Fair enough. If there's a quick point release with a reversion to the old behavior I guess that shouldn't be too disruptive. Regardless it would be nice to hear if this was inadvertently chanaged or if not, hear what the rationale was. If you want to make a clip or a WDL showing off some more of the weird behavior I can attach it to the report.
At this point I assume it's too late for the issue to be addressed before the 1.21 release. In that case it's probably for the best that the change be kept whether accidental or purposeful, since people will soon start building things with the new physics, and reverting the change in the future would just break all those new things.
All I would ask is that in the future significant entity physics changes be given more explicit patch notes instead of being hidden away as side effects of changes to NBT data, in order that players interested in such changes might find out about them in a more timely fashion.

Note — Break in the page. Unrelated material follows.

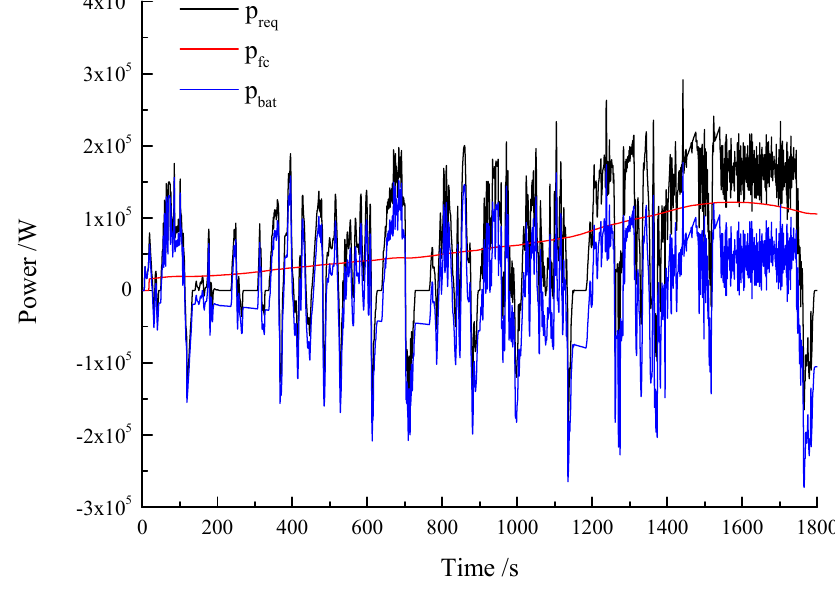
Figure 11. Relationships between power output and power demand by two energy sources.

I only found out by chance, and apparently too late to make a bug report that could affect the release. The relative consistency of Minecraft's sandbox mechanics is in my opinion one of the game's core strengths, so it's unfortunate whenever parts of that sandbox are changed without note and players are left to guess if the change was accidental or if there was some good reason for it.

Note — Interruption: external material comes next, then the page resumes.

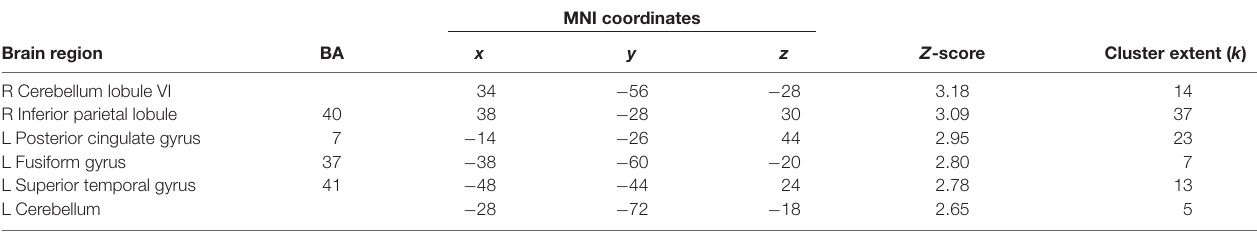
MNI coordinates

Bug still present in 1.21-pre2.
I highly doubt this is intentional. The behavior was introduced in 1.20, and it breaks a number of automatic tree farms, mostly simpler designs since they tend to use observers closer to the core. Thanks to Lollopollq, we've identified the problematic bit of code. As they put it:
The behavior arises from the fact that
TreeFeature#updateLeaves(LevelAccessor, BoundingBox, Set, Set, Set)
will add log positions to theBitSetDiscreteVoxelShape
used to then send shape updates around it
So any time a tree's canopy grows large enough that its leaves would grow in spots taken by pre-existing logs which are being observed, the observers will get extraneous updates. Generally in tree farms the purpose of these observers is to watch for movement when the core pushes a tree out, powering more pistons to move the logs further from the core. When they fire early due to this new 1.20 behavior, it is likely that they block the log movement instead, bricking the farm.
Oops, somehow missed the WAI marking when going to update the report. Unfortunate but understandable. Hopefully it won't destroy too many player creatiions.